I’m afraid of you.
According to a recent survey (McAdam LLC and Harris Poll 2015) of more than 2000 Americans, 71% said some aspect of meeting with a financial advisor scared them. The most common reasons cited were costs, trust and the inability of an advisor to help them with their financial situation.
However, a majority of CFP professionals feel having the CFP designation increases the trust and confidence levels for clients, according to a survey by the CFP Board of Standards Inc. and Aite Group.
What accounts for the disconnect? The Financial Services industry has traditionally lead with a left-brain approach: research, analytical and factual. But at least 50% of your clients lead with a right-brain approach that is based on feelings and relationships.
With the current market volatility, the fact that you have educated your pre-retirees on withdrawals in a declining stock market means very little when facing hard choices about retiring triggers your client’s emotions. They are scared about having to work longer, potentially cutback the “dream lifestyle” or just having to live with the uncertainty of it all.
This fear can be mitigated by one powerful emotion: TRUST
But is trust a “skill” you can sharpen? While I believe each person has a certain inherent trustability, there are ways you can get beneath the surface of a client to get past their fear factor.

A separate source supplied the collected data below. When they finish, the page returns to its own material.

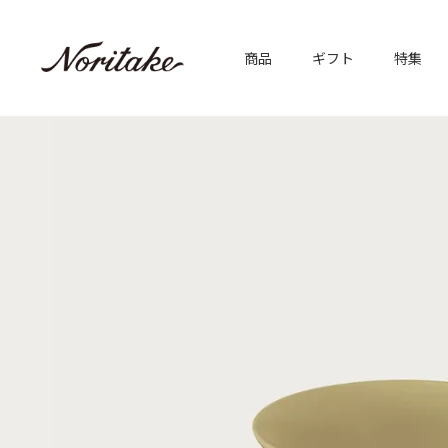
商品
ギフト
特集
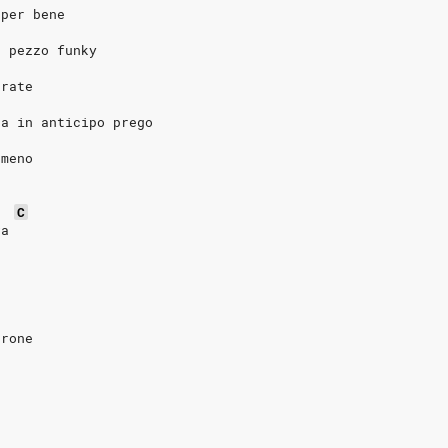
 per bene
n pezzo funky
urate
ga in anticipo prego
 meno
C
va
rrone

1. Let the client choose how to proceed.
They want to feel like a partner, not being controlled. While you have a formal agenda for each meeting, you might begin the session with a simple question: “At the end of today’s meeting, what would be a good outcome for you?”
2. Stay present and open to not knowing exactly what turn the client might take in your meeting.

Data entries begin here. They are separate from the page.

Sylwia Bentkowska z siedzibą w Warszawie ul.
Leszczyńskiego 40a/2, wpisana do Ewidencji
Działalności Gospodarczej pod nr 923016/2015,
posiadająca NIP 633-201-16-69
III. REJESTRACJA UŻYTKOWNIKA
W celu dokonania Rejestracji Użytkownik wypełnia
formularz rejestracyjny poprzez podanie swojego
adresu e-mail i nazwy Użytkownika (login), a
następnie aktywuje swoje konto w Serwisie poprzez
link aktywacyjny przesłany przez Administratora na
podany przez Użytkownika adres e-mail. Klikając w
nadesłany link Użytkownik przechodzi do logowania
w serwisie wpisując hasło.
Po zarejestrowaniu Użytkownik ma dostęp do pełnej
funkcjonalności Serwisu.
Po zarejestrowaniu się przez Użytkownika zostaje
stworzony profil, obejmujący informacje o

Be curious as to the “threads” your client may be unraveling. In your enthusiasm to talk about the carefully crafted portfolio you have designed and the safe withdrawal strategies, your client may be wondering, “What impact will all these uncertainties have on my lifestyle?” It would be best to acknowledge that fear and go down that path to demonstrate a deeper level of awareness.
3. Listen for and carefully observe energy or tone shifts.

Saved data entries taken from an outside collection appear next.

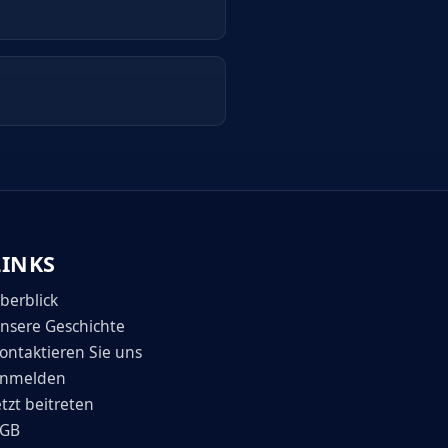
LINKS
berblick
nsere Geschichte
ontaktieren Sie uns
nmelden
etzt beitreten
GB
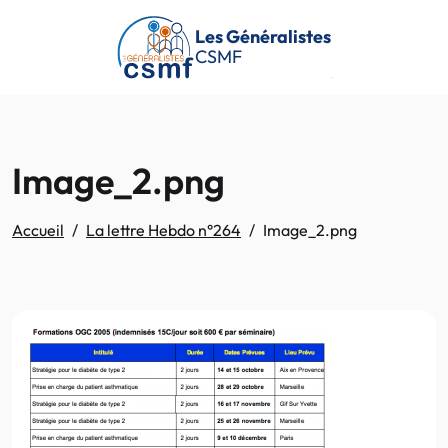
Passer au contenu principal
Les Généralistes
CSMF
Image_2.png
Accueil
La lettre Hebdo n°264
Image_2.png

This type of intuition is not always an advisor’s strong suit. Your client will give you cues: voice level, eye contact, and pauses. But when you listen to the “what” (fixed income in retirement) and are able to move to the “who” (no longer having income from a job, uncertainty of what’s next), you will build trust as you get at the client’s real fears and help them discover their next best action steps.
Focus on the one skill that will have the greatest impact on your relationships with both prospects and clients: TRUST. And, in return, your clients will face these uncertainties with greater confidence.